I’m getting ready to paint E-Types. My garage space that I plan to use for painting was a little bit of a mess. I decided it was time to bring the paint booth into good condition.

The paint booth had stuff in it that was just collecting dust. And the sheetrock had a layer of mold or mildrew. All of which are bad for good paint jobs.

After cleaning all the junk out of this garage bay, I decided to literally power wash the ceiling and walls with my pressure washer, loaded with a mildewcide and soap. Unfortunately, it still looked pretty bad after I was done. I consulted with some guys at the paint store and decided to go in next with a Zinsser mold killing primer. I followed this up with a nice white eggshell latex topcoat. Things are much improved now.

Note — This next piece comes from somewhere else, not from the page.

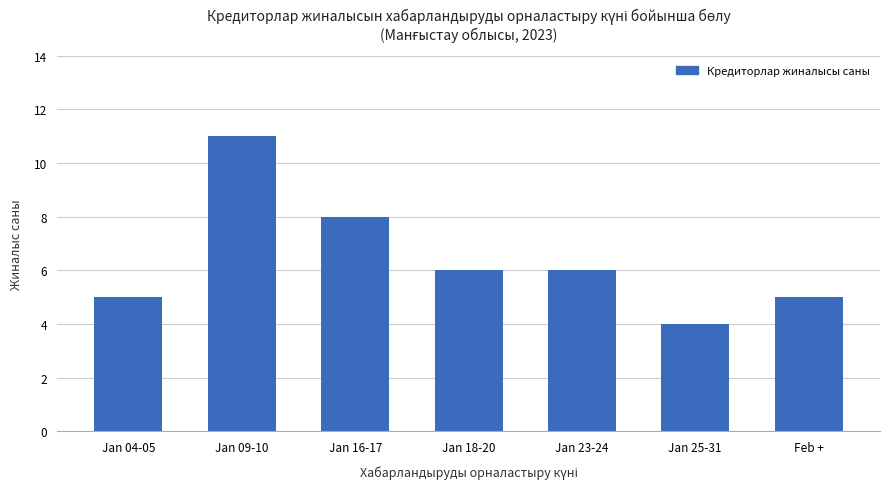

What is the label of the 4th bar from the left?

Jan 18-20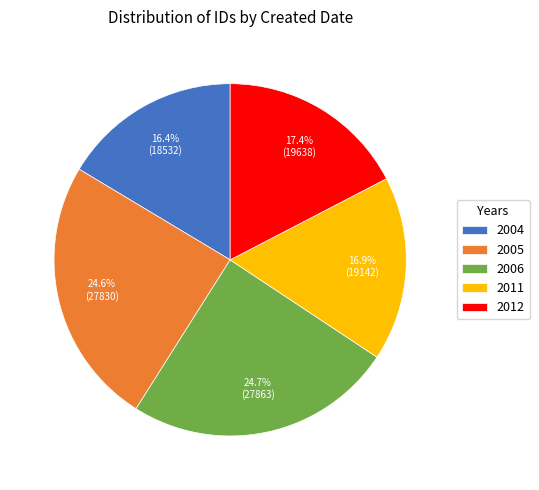

Is there a majority slice in this chart?

No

My paint booth has a wall mounted AC unit and baseboard heat. This allows me to get the car and the room to the optimum temperature for painting. Unfortunately, there are no provisions for air flow as required to carry the paint overspray away from the car. I decided to remedy this situation. Just putting a fan in the window would be simple but introduces new air that is not necessarily at the correct temperature and there is a risk of debris that will contaminate the paint job. I did some research about paint booths. A “downdraft” type seems to be the best but this requires a pit to remove the air. A “cross draft” type is 2nd best and this is what I went with. When it came time to select a fan, I decided that my personal safety required a fan with an Explosion Proof motor. This type of motor is designed such that any electrical arcs that might trigger an explosion are isolated from the air flow. This unfortunately adds significantly to the cost of the fan. I settled on a 24″ diameter unit that moves about 5000 cubic feet per minute of air. I punched holes in the ceiling at both ends of the room and ran new ductwork through the overhead space above the paintbooth, to connect my inlet and outlet plenums.

I built my ductwork out of 1/2″ insulation panels, sold at Home Depot, and typically used on the exterior of stud walls to insulate houses. These are fairly rigid but can be easily cut with a razor knife. The joints are taped with duct tape. I designed an inlet plenum with locations for 2 filters low down at one end of the room. I designed an exhaust plenum high up in the opposite corner of the room. After initially firing up the system, the air flow from the exhaust seemed much too localized. As shown in the pictures below, I added an additional exhaust plenum that went across the width of the room. That works much better.

Explosion proof fan mounted in home made ductwork made out of insulating boards.

Inlet plenum.

Exhaust plenum.

I also took the time to insulate my single panel garage door and seal it around the edges. Finally, I hung some 1/2″ conduits horizontally across the room. These are there to support individual parts for painting, which I typically hang from wires. I found this little guy when I grabbed the conduits from their storage location.

Finally, I re-purposed the shipping frame that my new one post lift (another story, soon!) was delivered on. I flipped it upside down, added caster wheels, and gave it a coat of black paint. It should be perfect for holding body shells at a more convenient level while doing prep work and painting.

It took me many days to get all this accomplished but the reward should be better paint jobs on my cars.